• Prompt:
Images are to be dropped, and the rest of the data reproduced exactly.

• Stored data:
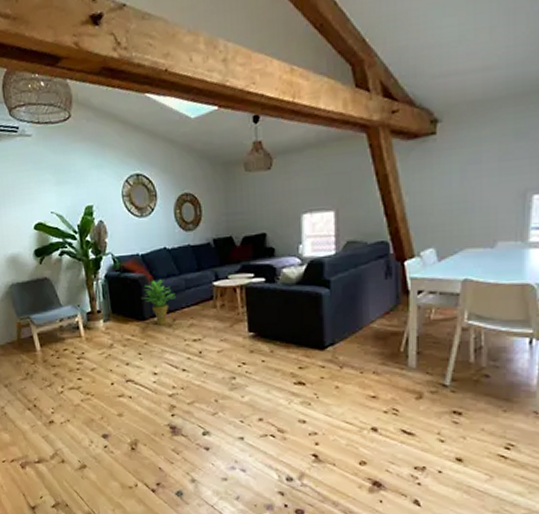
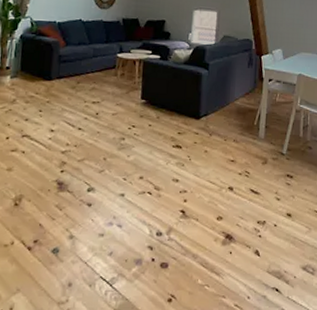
potted plant: present [141,279,176,326] -> none [51,45,83,87]

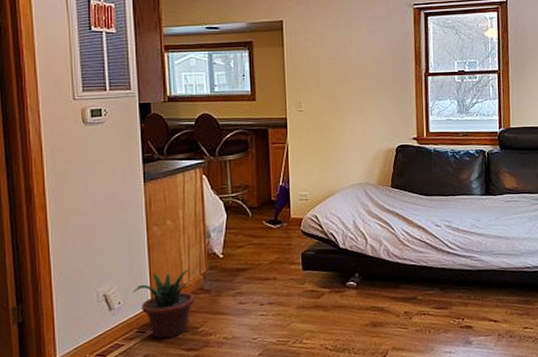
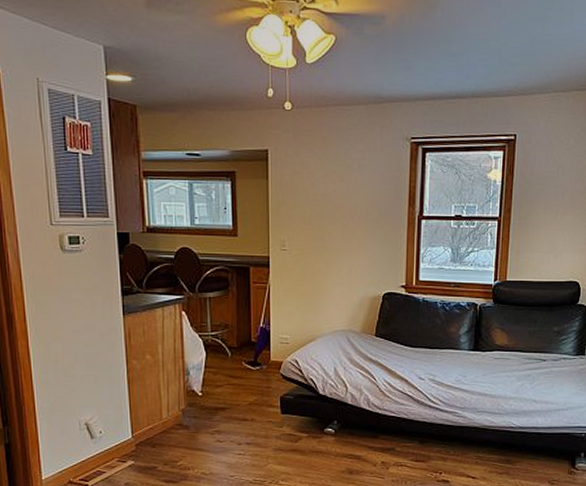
potted plant: present [133,269,195,339] -> none [113,404,174,470]

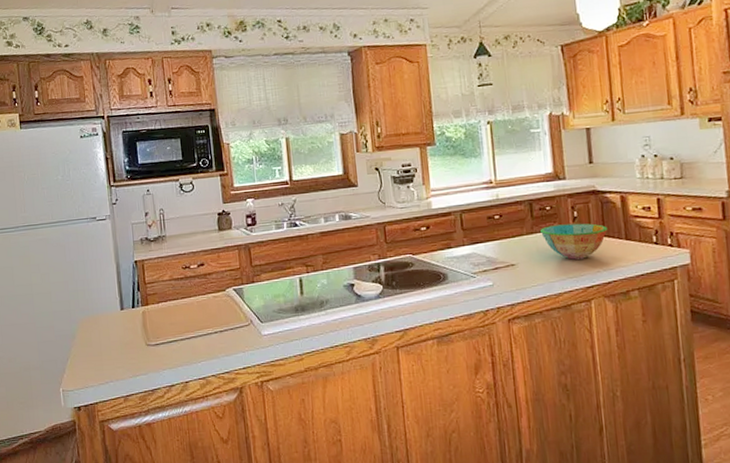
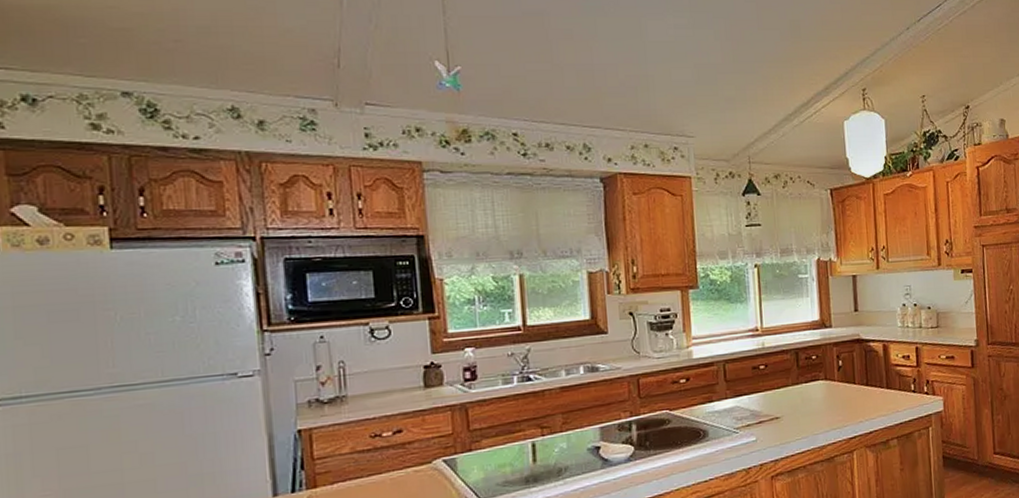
bowl: present [539,223,608,260] -> none [805,372,871,410]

• Written solution:
potted plant: present [141,279,176,326] -> none [51,45,83,87]

potted plant: present [133,269,195,339] -> none [113,404,174,470]

bowl: present [539,223,608,260] -> none [805,372,871,410]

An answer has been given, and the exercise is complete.